▸ EXERCISE INPUT

..............................

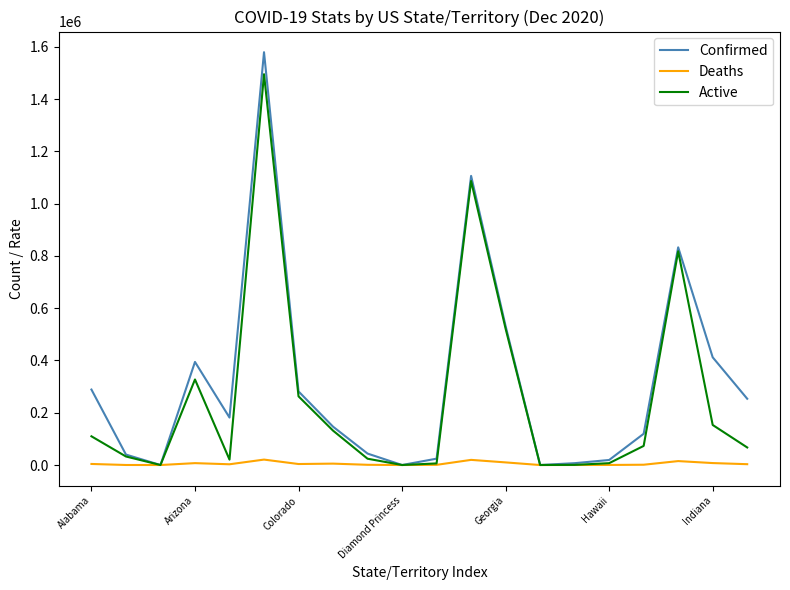

What is the average value of the Confirmed series?

313197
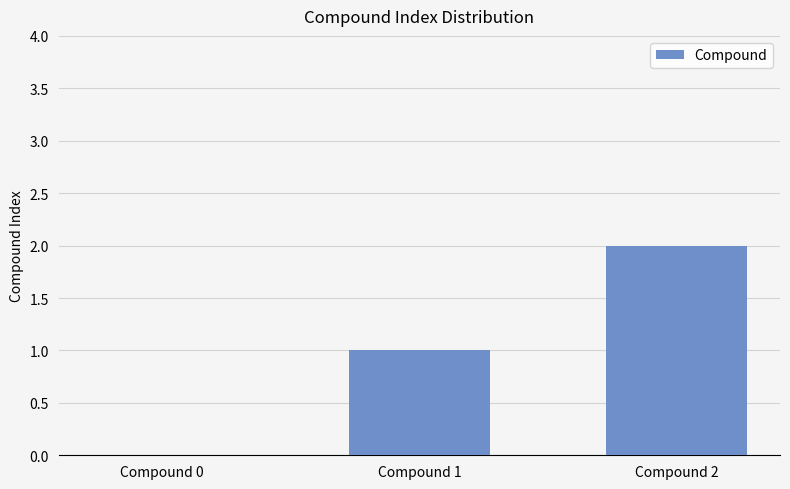

Are the bars horizontal?

No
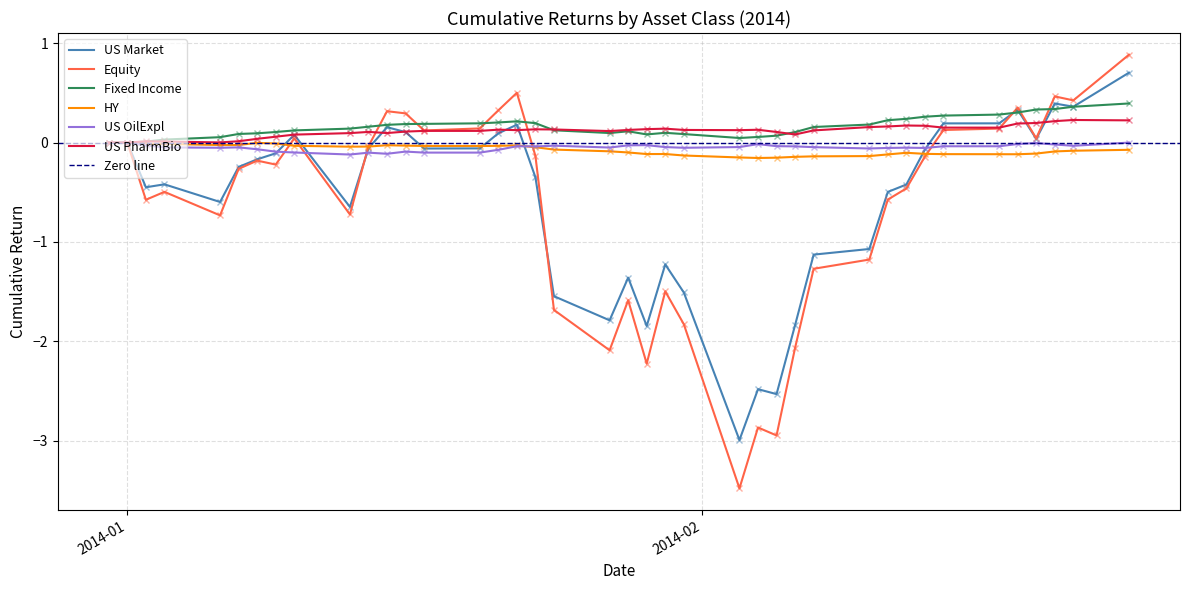

How many data points does each series have?

40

..............................

▸ WHAT THE TASK ASKS
Return every line above verbatim, leaving out the pictures.

▸ SOLVED PROBLEM
What is the average value of the Confirmed series?

313197

Are the bars horizontal?

No

How many data points does each series have?

40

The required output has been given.